***** Information supplied *****
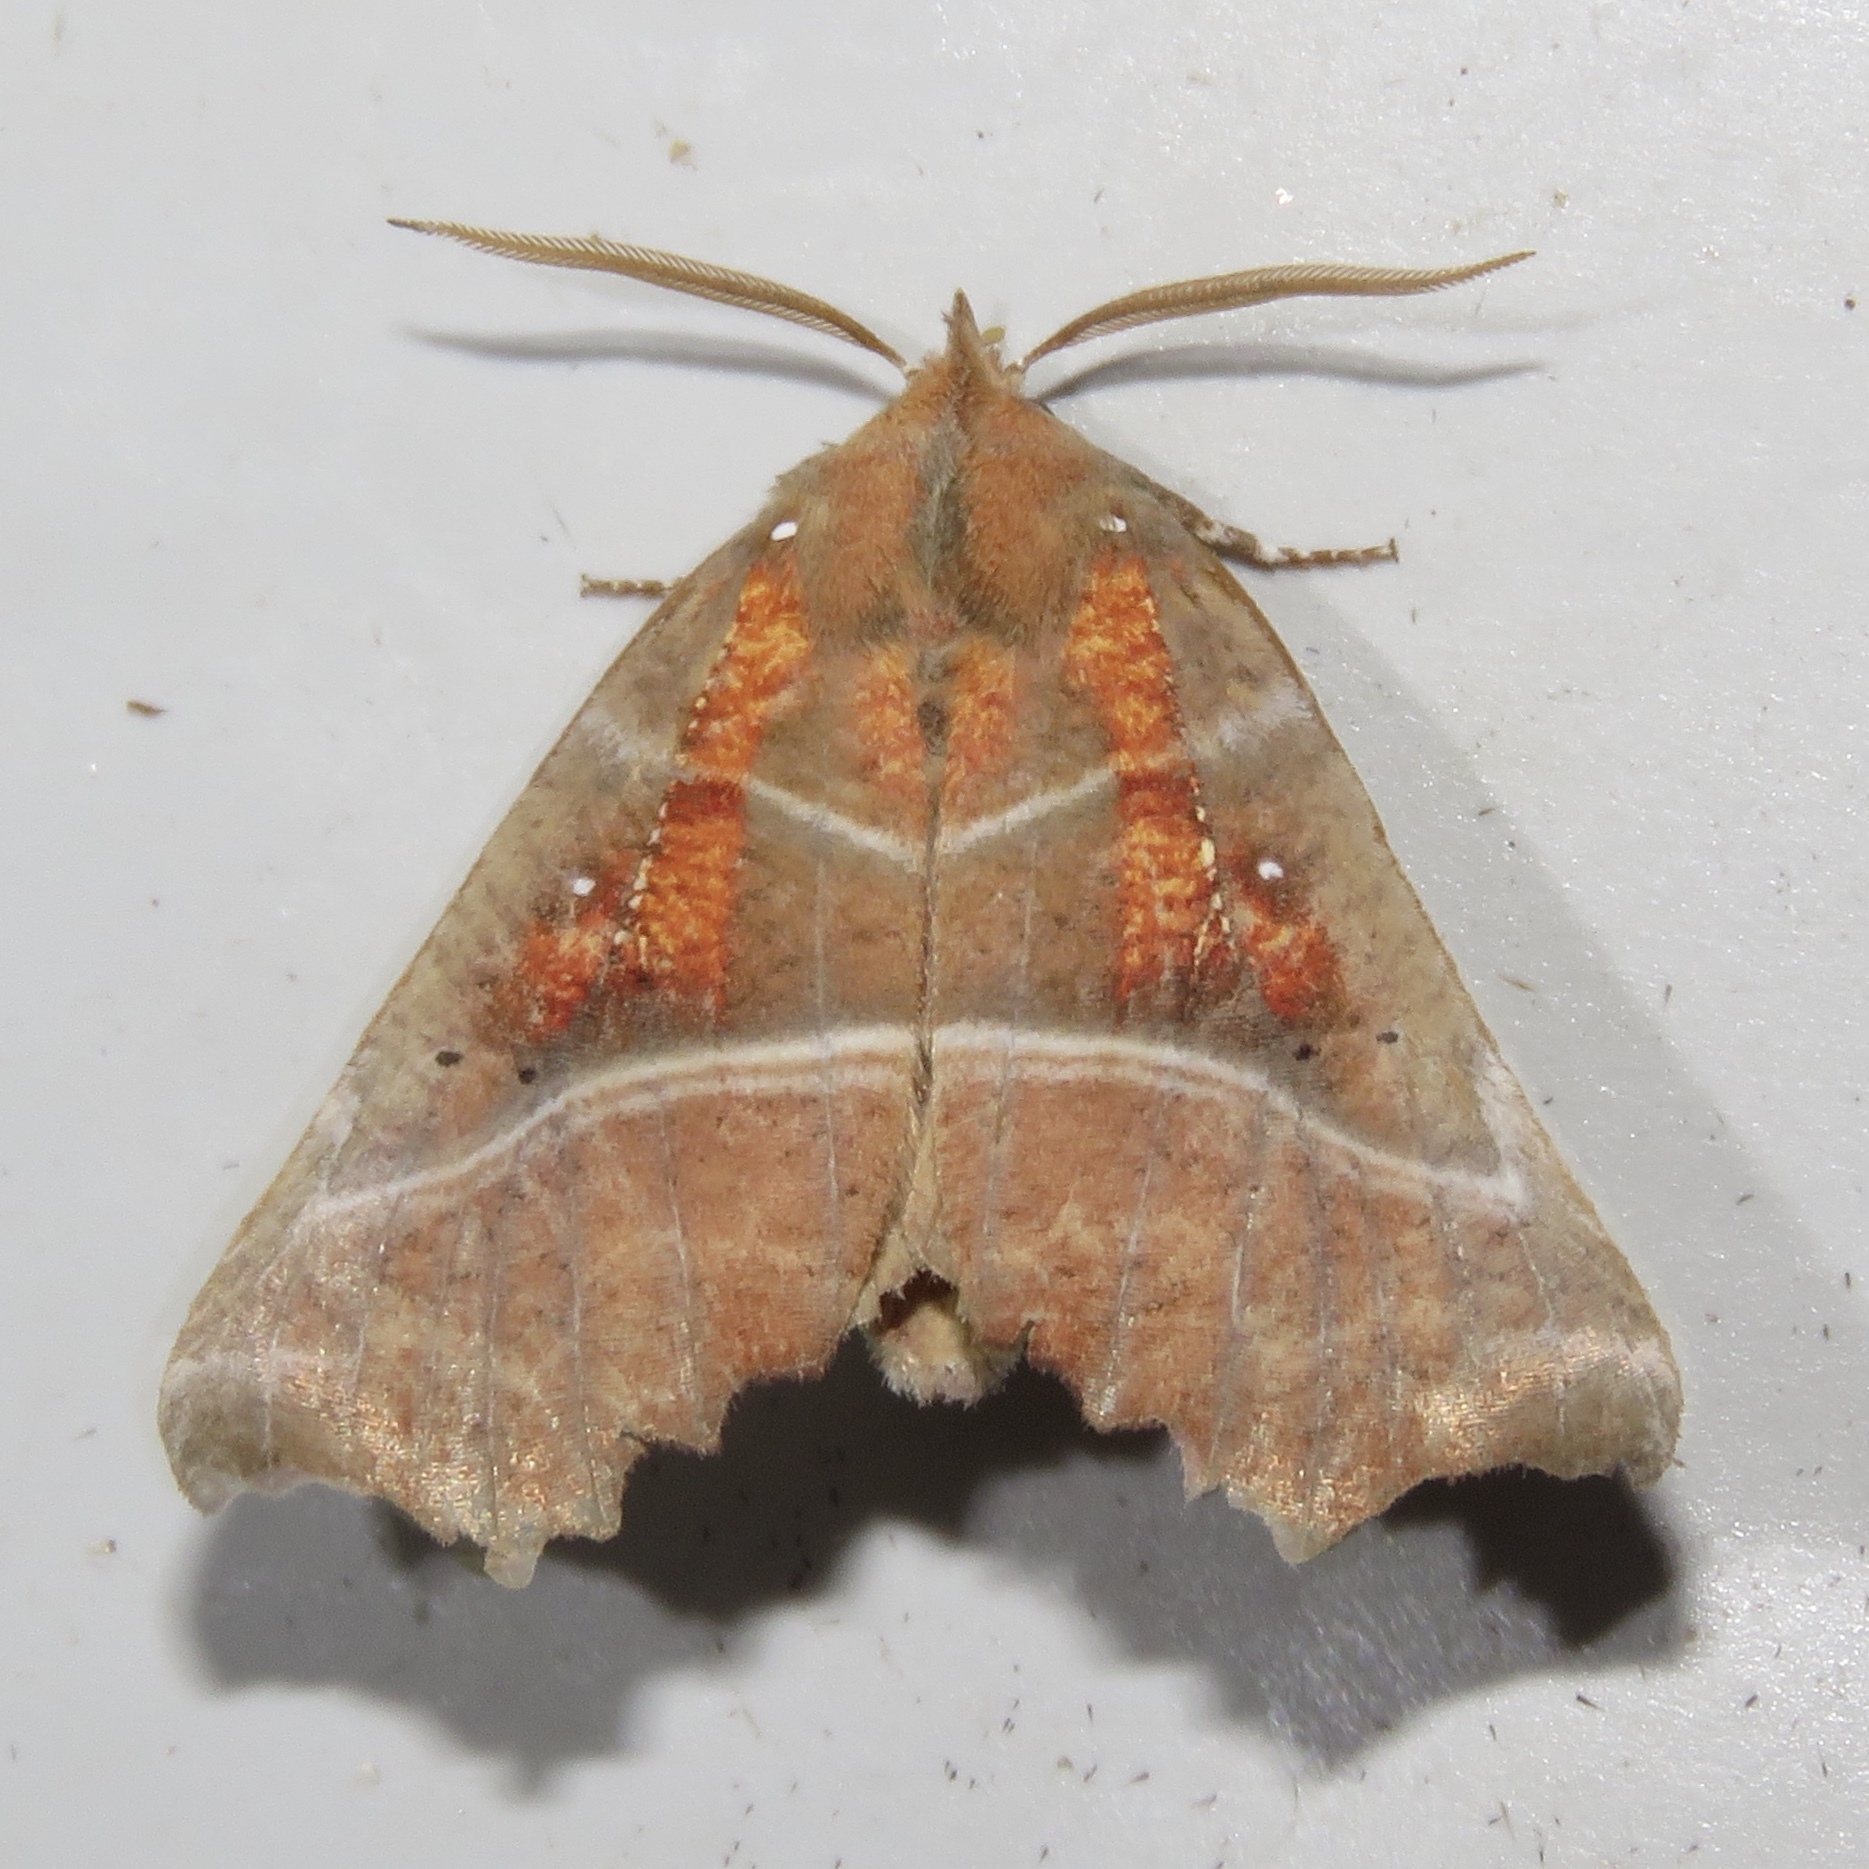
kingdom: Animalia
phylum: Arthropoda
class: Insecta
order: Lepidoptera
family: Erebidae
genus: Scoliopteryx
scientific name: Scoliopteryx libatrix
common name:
*****
Reproduce the lines above verbatim, omitting the picture.

▶ [Answer to this exercise]
kingdom: Animalia
phylum: Arthropoda
class: Insecta
order: Lepidoptera
family: Erebidae
genus: Scoliopteryx
scientific name: Scoliopteryx libatrix
common name:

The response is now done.